I loved so many things about this book, I don't even know where to begin. The characters were phenomenal! And not just Audrey and Linus who were at the center of this story, but all of the supporting cast, too. Audrey's 4 year old brother, Felix? I worshiped him from the get-go! This was a ridiculous case of insta-affection for me. That kid made my heart melt. I wanted to hug-squish him. According to Audrey "he greets most life events with disbelieving joy. A lorry in the street! Ketchup! An extra-long chip!" Seriously, how can you not love him?
Audrey's whole family was amazingly fleshed out. Not a picture-perfect unit, but one so very real, I could relate to them on more than one level. The relationships in this book were all complex and realistically drawn, with plenty of foreshadowing. I enjoyed reading about Audrey's family and the struggles they were facing - from hilarious situations revolving around Felix to more serious issues revolving mostly around Audrey, but also Frank, Audrey's older brother.

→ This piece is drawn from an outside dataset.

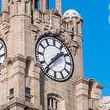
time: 1:36
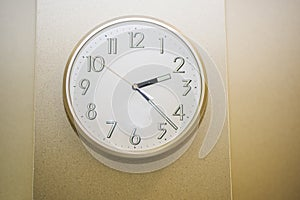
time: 2:22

I thought the construction of the story was just perfect. Right at the beginning of the story Audrey tells us that something horrible happened to her, but she doesn't want to talk about it. She doesn't think it's necessary. The truth is, she probably can't talk about it yet and, honestly, she might never be able to. But as it turns out, the fact that we don't get all fixated on that big and terrible event in Audrey's recent past actually allows us to focus on Audrey's present state of mind. We see her the way she is - vulnerable, but trying to move on, terrified and paralyzed by fear, but willing to push herself (or allow others to push her). We don't see her as a victim of bullying or abuse, we see her as a fighter. I thought this was a brilliant move on Kinsella's part. It made this story way less dark and dramatic that it would've been otherwise - and thank god, too, because I really loved the humor!
Audrey and Linus were fantastic together. Their relationship developed slowly and felt very genuine. I loved that Linus was more of a supporting character than this knight in a shiny armor who arrives on a white horse to save the damsel in distress. Yes, he helped Audrey a lot. He pushed her, challenged her, motivated her, and - ultimately - provided plenty of comfort and made her feel safe. Made her feel needed and wanted. That meant A LOT, but it wasn't everything. Audrey did a whole lot of healing on her own. Linus didn't find Audrey, Audrey found herself. And that's another thing I really loved about this book.
It can't be easy to find just the right balance between sad and happy, moving and funny, dark and hopeful, but Sophie Kinsella did it. She nailed it. Finding Audrey is a sweet book full of meaningful little moments, spot-on humor, charm and positive vibes. If I was suffering from anxiety or depression right now, this is the kind of book I would want to read. This is the kind of book that could possibly help me feel better and give me hope and motivation to push through. Having suffered from depression in my early 20s, I can tell you that Kinsella did a really great job describing Audrey's thoughts and feelings. Plus, she tackled this difficult and scary subject with incredible sensitivity and lightness. Usually books about mental illness, depression, anxiety and bullying are rather dark and disturbing. Finding Audrey is a bright ray of sunshine among those books.